Supposedly it was Mark Twain who coined the phrase, "lies, damn lies, and statistics." Though doctors and scientific researchers rarely are guilty of lying, the phrase does describe the dangers of misunderstood or badly explained medical statistics. When people with a diagnosis of breast or ovarian cancer are given information about the "odds" for their prognosis, they should have at least a basic understanding of what the numbers mean.

Why We Need Statistics to Understand Treatment Choices

Statistics measure quantity and likelihood of specific treatment benefits in similarly situated patients. Using mathematical techniques, the conclusions drawn from studying one set of patients with a particular disease can be expanded to estimate a probable impact on all patients with the same disease. Without statistics doctors have only their own experience to inform themselves of the possibilities for successful treatment of each individual. Their experience of a few dozen or even hundreds of similar cases provides much less information than scientific research collecting data on thousands of patients.  

But statistics don't create certainty about treatment benefits, either for a population as a whole or for an individual. Any statistic has an associated level of significance, or confidence that it represents reality, but that confidence is seldom 100%. Statistics therefore are indicators which must be considered in the light of various factors, such as each patient's baseline risk of further disease and the toxicity of the treatment.

In this discussion I will deal generally with the use of statistics for breast and ovarian cancer treatment. 

How are Statistics about Treatments Derived?

What most patients are most eager to know is the effect of a specific intervention in the course of a disease. The intervention is most likely a drug, but it could be something else, for example, a radical change in diet. Let's assume that a drug is the intervention. To estimate the effectiveness of the drug, researchers compare the intervention to no intervention. Or, they measure the effect of this new intervention and compare it to an established successful intervention.  

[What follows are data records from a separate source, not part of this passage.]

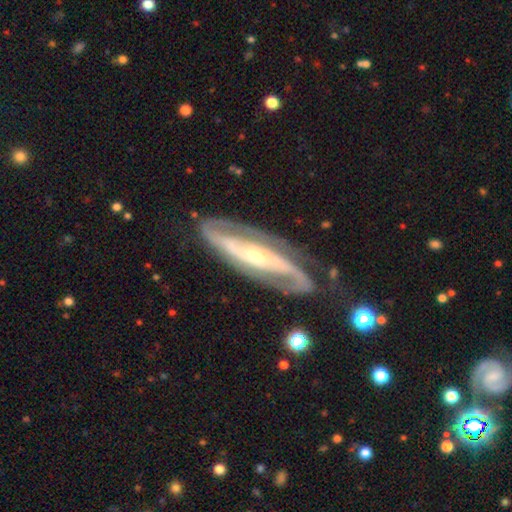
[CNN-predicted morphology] This is clearly a featured or disk galaxy (90%). It is clearly not viewed edge-on (89%). Bar: possibly strong (48%). Spiral arm pattern: clearly yes (96%). Spiral arm count: clearly 2 (89%). Spiral winding: possibly medium (46%). Central bulge: likely small (63%). Merging: likely none (79%).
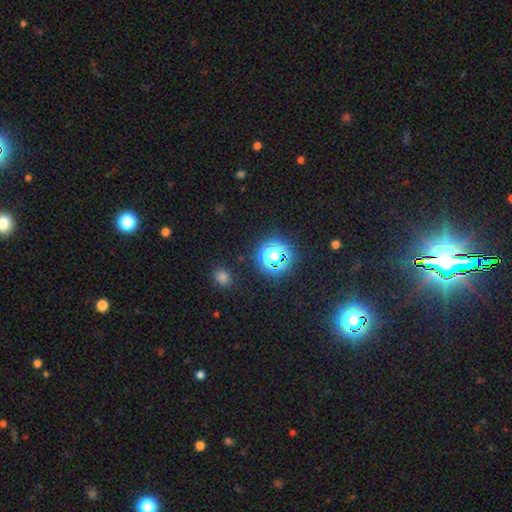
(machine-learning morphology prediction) A star or artifact, not a galaxy (68%).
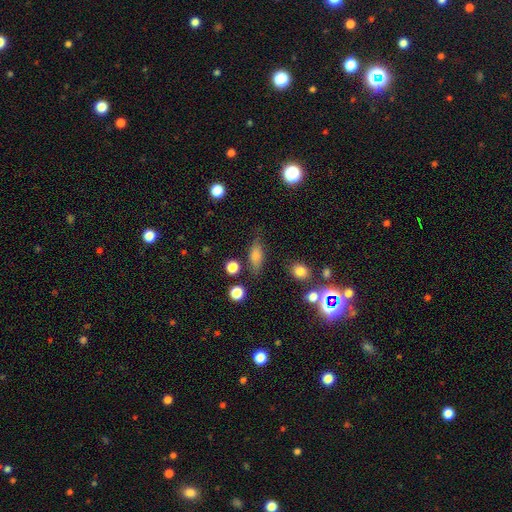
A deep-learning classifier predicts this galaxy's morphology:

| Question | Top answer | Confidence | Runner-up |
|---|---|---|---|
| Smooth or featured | smooth | 66% | featured or disk (19%) |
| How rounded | in between | 62% | cigar-shaped (29%) |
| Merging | none | 75% | minor disturbance (16%) |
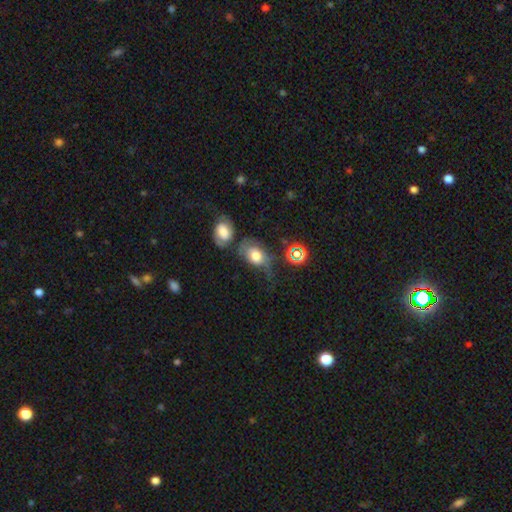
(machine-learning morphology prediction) This appears to be a smooth galaxy with no disk features (62%) that is in between round and cigar-shaped (75%). Merging: none (32%).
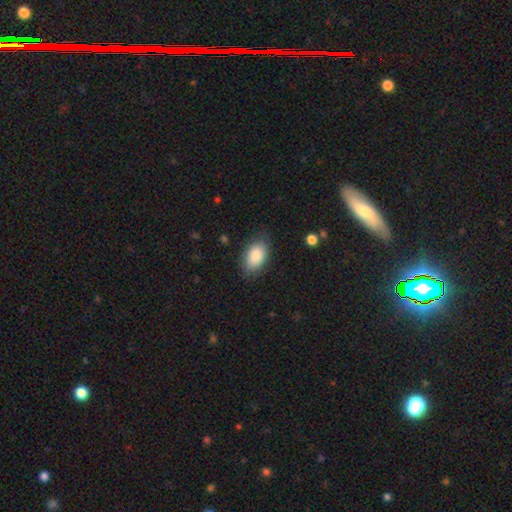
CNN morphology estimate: A smooth galaxy with no disk features (86%) that is in between round and cigar-shaped (92%).

Vote fractions:
- Smooth or featured? smooth: 86% / featured or disk: 7% / star or artifact: 7%
- How rounded? in between: 92% / round: 6% / cigar-shaped: 1%
- Merging? none: 80% / minor disturbance: 15% / major disturbance: 4% / merger: 1%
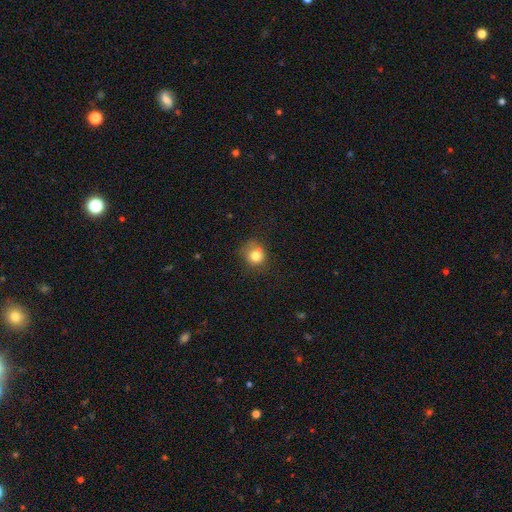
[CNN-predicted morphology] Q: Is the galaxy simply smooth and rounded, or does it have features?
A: smooth — 79%.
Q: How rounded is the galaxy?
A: round — 80%.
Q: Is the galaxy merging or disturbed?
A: none — 59%.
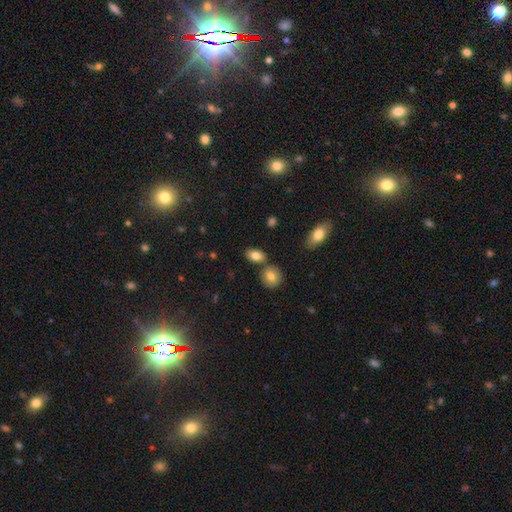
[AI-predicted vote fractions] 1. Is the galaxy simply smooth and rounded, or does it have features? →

In both situations, randomized double-blinded clinical trials generate effectiveness measurements. For such trials, A Treatment Group and a Control Group of individuals that do not get treatment are established. Taken together, the groups are known as Intent to Treat Group. No one participating in the research knows who in the Intent to Treat Group actually gets treatment. Those who don't get the drug being tested either get nothing new, or they get a placebo. 

The researchers set a time for the trial and define adverse events that will be looked for during this time. In breast cancer for example, events might be a new tumor within one year. It is expected that there will be more adverse events in the control group than in the treatment group.  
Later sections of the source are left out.